Next, let’s see what rotation is. In case of rotation, you should imagine that you rotate the point \boldsymbol{x} in the same coordinate system, rather than projecting to other coordinate system. You can rotate \boldsymbol{x} by multiplying it with U. This rotation looks like the figure below.

In the initial position, the edges of the cube are aligned with the three orthogonal black axes (\boldsymbol{e}_1,  \boldsymbol{e}_2 , \boldsymbol{e}_3), with one corner of the cube located at the origin point of those axes. The purple dot denotes the corner of the cube directly opposite the origin corner. The cube is rotated in three dimensions, with the origin corner staying fixed in place. After the rotation with a pivot at the origin, the edges of the cube are now aligned with a new set of orthogonal axes (\boldsymbol{u}_1,  \boldsymbol{u}_2 , \boldsymbol{u}_3), shown in red. You might understand that more clearly with an equation: U\boldsymbol{x} = (\boldsymbol{u}_1 \: \boldsymbol{u}_2 \: \boldsymbol{u}_3) \left( \begin{array}{c} x \\ y \\ z \end{array} \right) = x\boldsymbol{u}_1 + y\boldsymbol{u}_2 + z\boldsymbol{u}_3. In short this rotation means you keep relative position of \boldsymbol{x}, I mean its coordinates (x, y, z), in the new orthonormal basis. In this article, let me call this a “cube rotation.”

The discussion above can be generalized to spaces with dimensions higher than 3. When U \in \mathbb{R}^{D \times D} is an orthonormal matrix and a vector \boldsymbol{x} \in \mathbb{R}^D, you can project \boldsymbol{x} to \boldsymbol{x}' = U^T \boldsymbol{x}or rotate it to \boldsymbol{x}'' = U \boldsymbol{x}, where \boldsymbol{x}' = (x_{1}', \dots, x_{D}')^T and \boldsymbol{x}'' = (x_{1}'', \dots, x_{D}'')^T. In other words \boldsymbol{x} = U \boldsymbol{x}', which means you can rotate back \boldsymbol{x}' to the original point \boldsymbol{x} with the rotation matrix U.

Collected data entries
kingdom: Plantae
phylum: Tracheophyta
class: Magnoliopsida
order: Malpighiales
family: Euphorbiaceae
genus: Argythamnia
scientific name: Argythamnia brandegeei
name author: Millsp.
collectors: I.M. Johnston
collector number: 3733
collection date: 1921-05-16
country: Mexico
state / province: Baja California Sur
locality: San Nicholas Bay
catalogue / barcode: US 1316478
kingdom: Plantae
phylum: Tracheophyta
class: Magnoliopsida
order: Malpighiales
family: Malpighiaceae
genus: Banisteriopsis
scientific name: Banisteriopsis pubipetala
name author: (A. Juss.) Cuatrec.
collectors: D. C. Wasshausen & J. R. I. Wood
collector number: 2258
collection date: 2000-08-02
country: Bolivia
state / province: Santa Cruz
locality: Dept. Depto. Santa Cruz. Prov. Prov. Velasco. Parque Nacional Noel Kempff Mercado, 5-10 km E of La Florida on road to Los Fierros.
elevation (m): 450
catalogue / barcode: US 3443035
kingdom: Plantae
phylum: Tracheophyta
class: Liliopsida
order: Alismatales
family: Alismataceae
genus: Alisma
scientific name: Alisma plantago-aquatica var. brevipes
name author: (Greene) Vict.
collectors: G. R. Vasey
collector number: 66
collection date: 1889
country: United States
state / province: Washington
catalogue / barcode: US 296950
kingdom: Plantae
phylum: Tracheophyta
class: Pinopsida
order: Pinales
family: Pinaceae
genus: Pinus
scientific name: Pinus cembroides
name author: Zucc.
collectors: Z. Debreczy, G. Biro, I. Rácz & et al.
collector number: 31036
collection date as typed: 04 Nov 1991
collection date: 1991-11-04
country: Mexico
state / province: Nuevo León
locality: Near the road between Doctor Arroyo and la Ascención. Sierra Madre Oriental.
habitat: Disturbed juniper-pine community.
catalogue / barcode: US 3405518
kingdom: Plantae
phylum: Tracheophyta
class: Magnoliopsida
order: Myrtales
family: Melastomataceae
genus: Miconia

> [GIVEN TASK 1]:
Turn the paragraph of the text on rotation that begins "In the initial position" into a short list, keeping its main facts.
> [GIVEN TASK 2]:
Answer these questions from the text on rotation, one line each:
(a) What do you multiply x by to rotate it?
(b) What color are the new axes after the cube is rotated?
(c) In D dimensions, what expression gives the projection x'?
> [GIVEN TASK 3]:
Copy out the stretch of the text on rotation from "Next, let’s see" through "the figure below.", word for word.

> [CORRECT OUTPUT 1]:
- At first, the cube's edges line up with three orthogonal black axes (e1, e2, e3), and one corner of the cube sits at their origin.
- A purple dot marks the corner directly opposite the origin corner.
- The cube is rotated in three dimensions around the origin, and the origin corner stays fixed.
- After the rotation, the edges line up with a new set of orthogonal axes (u1, u2, u3), shown in red.
- As an equation: Ux = (u1 u2 u3)(x, y, z)^T = x·u1 + y·u2 + z·u3.
- The point keeps its coordinates (x, y, z), now in the new orthonormal basis.
- The article calls this a "cube rotation."

> [CORRECT OUTPUT 2]:
(a) U
(b) Red
(c) x' = U^T x

> [CORRECT OUTPUT 3]:
Next, let’s see what rotation is. In case of rotation, you should imagine that you rotate the point \boldsymbol{x} in the same coordinate system, rather than projecting to other coordinate system. You can rotate \boldsymbol{x} by multiplying it with U. This rotation looks like the figure below.